Here's a detailed analysis of how awk counts how many times www.etiantian.org repeats.

Here we focus only on the number of www.etiantian.org repetitions.

    • Read the first line:

To "/+" continuous/For the chopper, cutting is www.etiantian.org,

Put him in the array is hotel["www.etiantian.org"],

Statistics hotel["www.etiantian.org"]=hotel["www.etiantian.org"]+1

Hotel in www.etiantian.org Room originally there is no thing, can be understood as empty. So hotel["www.etiantian.org"]= empty +1 finally the room was put into the number 1.

    • Read the second line:

      It's www.etiantian.org.

Statistics is hotel["www.etiantian.org"]=hotel["www.etiantian.org"]+1

Because we've put the number 1 in the hotel's www.etiantian.org room, so now

hotel["www.etiantian.org"]=1+1hotel Hotel www.etiantian.org room content should be 2

    • Read the third line:

      It's post.etiantian.org.

Not what we want www.etiantian.org so www.etiantian.org room content or 2 will not change.

    • Read Line Fourth:

      It's mp3.etiantian.org.

Not what we want www.etiantian.org so www.etiantian.org room content or 2 will not change.

    • Read Line Fifth:

      It's www.etiantian.org.

Statistics is hotel["www.etiantian.org"]=hotel["www.etiantian.org"]+1

Because we've put the number 2 in the hotel's www.etiantian.org room, so now

hotel["www.etiantian.org"]=2+1hotel Hotel www.etiantian.org room content should be 3

    • Read line sixth:

      It's post.etiantian.org.

Not what we want www.etiantian.org so www.etiantian.org room content or 3 will not change.

Detailed Process table


View Only the contents of the hotel["www"] room

line number

content

hotel["www"] Previous content

hotel["www"] = hotel["www"] + 1 procedure

hotel["www"] after

1

www

empty

hotel["www"] = null + 1

1

2

Www

1

hotel["www"] = 1 + 1

2

3

post

2

not www No add 1

2

4

mp3

2

not www No add 1

2

5

www

2

hotel["www"] = 2 + 1

3

6

Post

3

Not www no add 1

3


    • Summarize:

The end result is:

[Email protected] awkfile]# awk-f "/+" ' {hotel[$2]++}end{for (Pol in hotel) print Pol,hotel[pol]} ' url.txt|sort-rnk2www. etiantian.org 3post.etiantian.org 2mp3.etiantian.org 1

Optimized results:

[[email protected] awkfile]# awk-f "/+" ' {hotel[$2]++}end{for (Pol in hotel) print Pol,hotel[pol]} ' Url.txt|sort-rnk2|col umn-twww.etiantian.org 3post.etiantian.org 2mp3.etiantian.org 1

You can pass the column command to make the results more elegant and easier than Awk's printf.

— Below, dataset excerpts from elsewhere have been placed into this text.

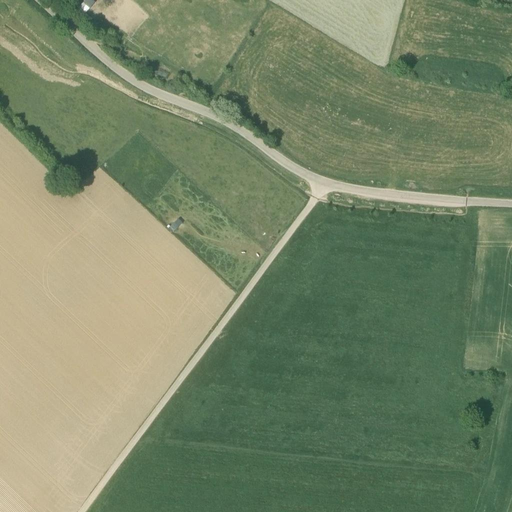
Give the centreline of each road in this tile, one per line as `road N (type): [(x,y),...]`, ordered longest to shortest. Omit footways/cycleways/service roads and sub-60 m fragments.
road 1 (residential): [(81,511),(325,183)]
road 2 (unclassified): [(36,0),(129,79),(218,117),(325,183)]
road 3 (unclassified): [(325,183),(511,203)]
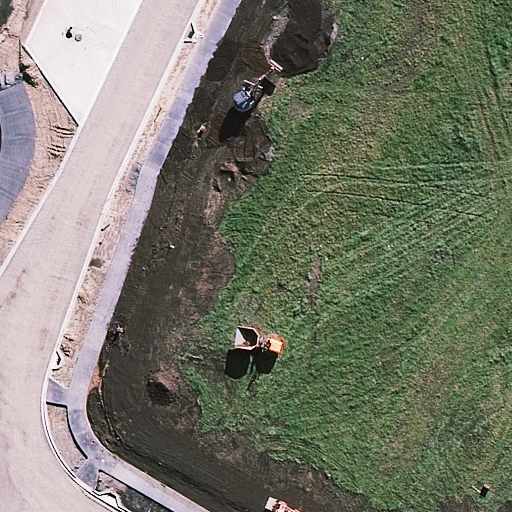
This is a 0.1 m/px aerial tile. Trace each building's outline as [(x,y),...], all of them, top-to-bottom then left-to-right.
[(480,127),(510,54),(440,21),(442,12),(416,0),(406,0),(403,16),(372,3),(373,0),(314,0),(312,6),(322,11),(299,50),(461,124),(464,118),(480,127)] [(336,86),(286,61),(262,115),(271,119),(255,152),(413,223),(448,147),(414,135),(421,125),(366,98),(358,117),(328,105),(336,86)] [(289,185),(241,160),(214,217),(225,221),(213,250),(364,322),(401,246),(370,232),(373,224),(319,199),(310,216),(280,202),(289,185)] [(480,203),(468,197),(447,242),(511,272),(511,169),(497,162),(480,203)] [(240,283),(188,259),(168,308),(178,311),(163,350),(317,424),(320,417),(340,426),(373,356),(299,322),(303,313),(269,297),(262,314),(233,303),(240,283)] [(511,294),(451,266),(433,303),(426,303),(407,343),(511,391),(511,294)] [(332,445),(151,360),(121,425),(184,453),(173,475),(222,502),(226,493),(258,511),(262,511),(272,492),(303,510),(332,445)] [(386,404),(374,397),(354,442),(506,511),(511,511),(511,406),(481,392),(478,399),(405,365),(386,404)] [(337,466),(316,511),(477,511),(394,473),(385,491),(337,466)]
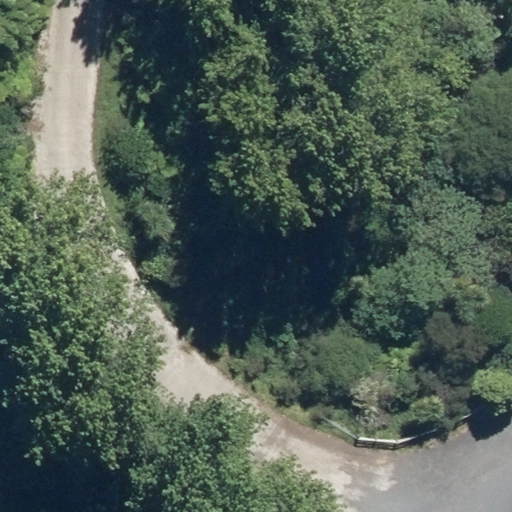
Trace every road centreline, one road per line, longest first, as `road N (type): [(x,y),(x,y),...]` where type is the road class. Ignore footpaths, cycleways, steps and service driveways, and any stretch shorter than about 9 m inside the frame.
road 1 (residential): [(417,502),(115,255),(68,76),(65,0)]
road 2 (residential): [(417,502),(511,372)]
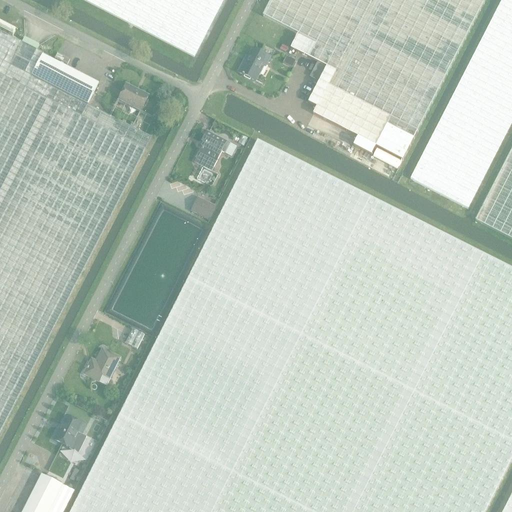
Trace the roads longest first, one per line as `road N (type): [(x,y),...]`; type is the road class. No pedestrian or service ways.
road 1 (unclassified): [(0,490),(202,97)]
road 2 (unclassified): [(202,97),(10,0)]
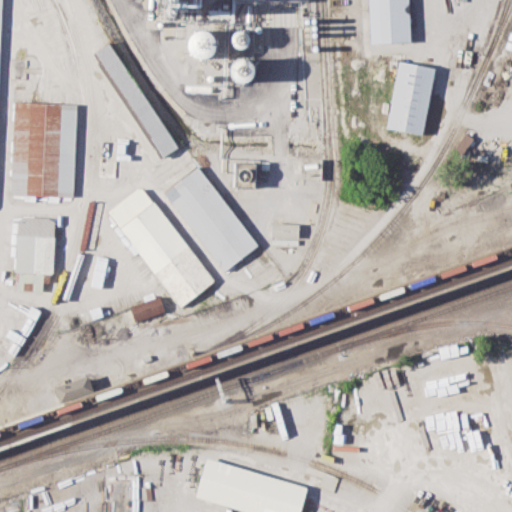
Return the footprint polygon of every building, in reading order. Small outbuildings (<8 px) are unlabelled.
[(372,0),(413,0),(415,41),(375,43),(372,0)] [(214,55),(213,30),(187,31),(188,57),(214,55)] [(110,45),(181,147),(165,158),(95,55),(110,45)] [(398,60),(435,66),(424,134),(386,127),(398,60)] [(14,100),(77,102),(73,197),(11,195),(14,100)] [(462,152),(471,137),(464,132),(455,148),(462,152)] [(153,175),(187,149),(259,245),(225,271),(153,175)] [(238,163),(260,165),(258,187),(236,185),(238,163)] [(107,210),(140,184),(214,279),(180,305),(107,210)] [(17,215),(54,217),(52,273),(43,273),(43,291),(15,290),(17,215)] [(273,222),(300,223),(300,236),(273,235),(273,222)] [(128,305),(158,296),(164,313),(133,323),(128,305)] [(53,386),(90,373),(96,390),(60,403),(53,386)] [(121,475),(163,477),(161,511),(28,511),(29,491),(122,457),(121,475)] [(257,511),(199,495),(209,459),(312,489),(305,511),(257,511)]
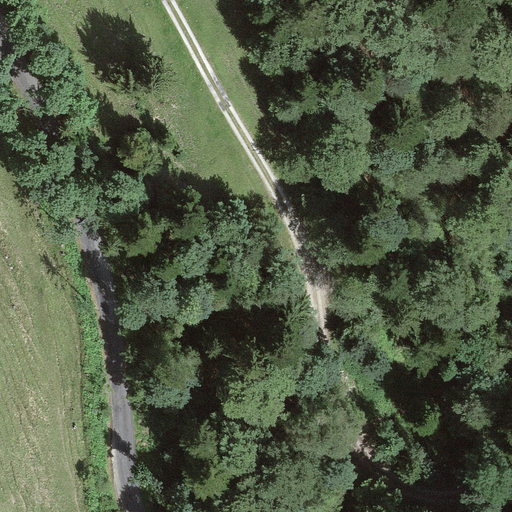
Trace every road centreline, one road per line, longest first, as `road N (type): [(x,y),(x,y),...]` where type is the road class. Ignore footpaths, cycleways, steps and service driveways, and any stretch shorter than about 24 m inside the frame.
road 1 (track): [(167,0),(291,219),(311,279),(323,375),(347,439),(412,497),(449,499),(511,486)]
road 2 (unclassified): [(0,32),(67,165),(96,248),(137,511)]
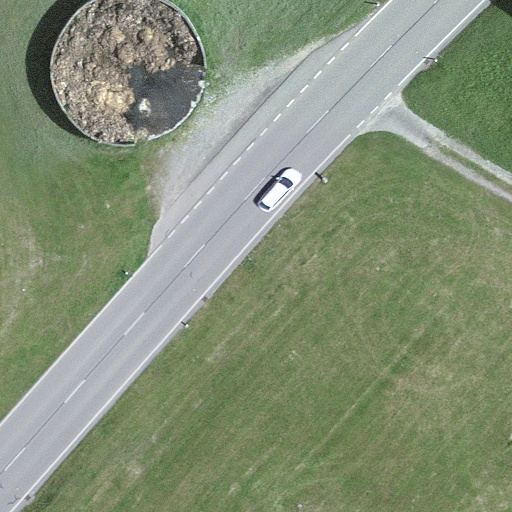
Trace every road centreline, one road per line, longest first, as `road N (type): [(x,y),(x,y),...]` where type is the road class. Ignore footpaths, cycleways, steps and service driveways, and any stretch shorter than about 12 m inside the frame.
road 1 (secondary): [(440,0),(0,475)]
road 2 (track): [(511,189),(357,87)]
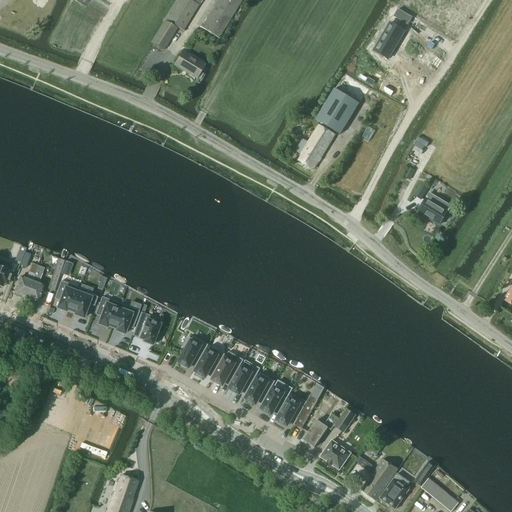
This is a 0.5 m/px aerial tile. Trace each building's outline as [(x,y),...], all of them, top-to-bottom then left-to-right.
[(176,0),(164,20),(182,31),(201,0),(176,0)] [(201,26),(200,27),(218,39),(241,0),(219,0),(203,27),(201,26)] [(414,3),(410,10),(422,18),(426,11),(432,15),(438,19),(449,0),(429,0),(424,9),(414,3)] [(402,9),(399,15),(409,21),(412,16),(402,9)] [(164,22),(152,42),(164,50),(176,29),(164,22)] [(391,22),(374,50),(389,59),(405,31),(391,22)] [(174,66),(196,79),(204,65),(183,52),(174,66)] [(303,139),(296,151),(301,155),(298,160),(313,170),(320,159),(334,136),(335,136),(335,135),(336,132),(340,135),(355,110),(358,104),(374,84),(376,81),(378,79),(382,71),(383,71),(361,58),(357,56),(351,66),(335,89),(316,120),(321,123),(309,143),(305,141),(303,139)] [(407,171),(404,177),(409,179),(412,174),(407,171)] [(415,196),(421,199),(427,188),(421,185),(415,196)] [(426,199),(418,212),(440,225),(448,212),(451,207),(429,194),(426,199)] [(14,261),(20,264),(23,256),(26,249),(20,247),(14,261)] [(25,253),(21,265),(26,267),(30,255),(25,253)] [(58,259),(48,290),(53,292),(64,261),(58,259)] [(3,268),(0,266),(0,286),(2,288),(3,283),(7,285),(12,271),(10,271),(12,265),(5,262),(3,268)] [(14,293),(26,297),(38,266),(32,264),(26,279),(20,277),(14,293)] [(38,266),(26,297),(38,302),(44,286),(38,284),(44,269),(38,266)] [(61,282),(55,297),(60,299),(59,301),(60,302),(57,309),(65,312),(66,310),(71,312),(79,288),(61,282)] [(79,288),(71,312),(75,314),(74,315),(83,319),(86,311),(87,311),(87,310),(89,305),(90,305),(94,307),(97,298),(79,291),(80,289),(79,288)] [(102,297),(96,313),(101,314),(100,317),(101,317),(98,325),(106,328),(107,326),(112,328),(120,305),(120,304),(102,297)] [(120,305),(112,328),(116,330),(115,331),(124,335),(127,327),(127,328),(127,327),(128,325),(133,327),(135,322),(139,312),(121,305),(120,305)] [(141,313),(133,333),(141,335),(140,339),(144,341),(143,342),(152,345),(154,341),(157,343),(161,334),(157,333),(161,320),(141,313)] [(187,349),(179,363),(182,364),(181,366),(186,369),(187,369),(188,367),(189,368),(191,364),(196,367),(208,345),(194,337),(192,340),(189,338),(183,347),(185,349),(187,349)] [(208,349),(196,372),(197,373),(196,374),(196,375),(201,378),(202,377),(203,376),(205,378),(210,370),(214,373),(225,355),(210,346),(208,349)] [(229,352),(213,380),(223,386),(227,379),(232,381),(244,360),(229,352)] [(246,361),(230,389),(240,395),(244,387),(249,390),(260,369),(246,361)] [(260,373),(246,399),(256,405),(260,397),(265,400),(275,382),(260,373)] [(262,409),(263,410),(262,412),(268,416),(269,414),(272,415),(276,408),(281,411),(287,399),(282,396),(284,394),(274,388),(262,409)] [(307,403),(292,394),(277,420),(279,421),(277,423),(283,426),(284,424),(287,426),(293,417),(297,419),(307,403)] [(311,396),(307,403),(297,419),(297,420),(295,425),(301,429),(318,400),(311,397),(311,396)] [(346,410),(335,427),(343,432),(355,416),(346,410)] [(324,426),(317,421),(303,440),(314,448),(328,429),(331,430),(338,420),(331,415),(324,426)] [(371,441),(366,448),(377,455),(381,448),(371,441)] [(327,462),(328,463),(329,462),(332,464),(331,465),(332,466),(332,465),(339,470),(350,454),(332,442),(321,457),(328,462),(327,462)] [(376,501),(380,495),(390,480),(398,469),(384,458),(361,491),(361,490),(361,491),(376,501)] [(435,466),(429,462),(414,482),(421,487),(435,466)] [(438,470),(435,474),(441,479),(444,476),(438,470)] [(409,483),(397,474),(380,498),(380,497),(379,499),(381,500),(394,509),(395,510),(396,509),(408,491),(408,492),(409,490),(408,489),(406,488),(409,483)] [(106,511),(127,511),(132,499),(131,499),(137,482),(120,476),(114,493),(114,492),(106,511)] [(451,511),(459,503),(429,479),(421,488),(450,511),(451,511)]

This article is from the "Long Wing blog" blog, please be sure to keep this source http://youjiu.blog.51cto.com/3388056/1912219

Old boy Education Daily-March 31, 2017-awk Array statistics

Related Article

Contact Us

The content source of this page is from Internet, which doesn't represent Alibaba Cloud's opinion; products and services mentioned on that page don't have any relationship with Alibaba Cloud. If the content of the page makes you feel confusing, please write us an email, we will handle the problem within 5 days after receiving your email.

If you find any instances of plagiarism from the community, please send an email to: info-contact@alibabacloud.com and provide relevant evidence. A staff member will contact you within 5 working days.

A Free Trial That Lets You Build Big!

Start building with 50+ products and up to 12 months usage for Elastic Compute Service

  • Sales Support

    1 on 1 presale consultation

  • After-Sales Support

    24/7 Technical Support 6 Free Tickets per Quarter Faster Response

  • Alibaba Cloud offers highly flexible support services tailored to meet your exact needs.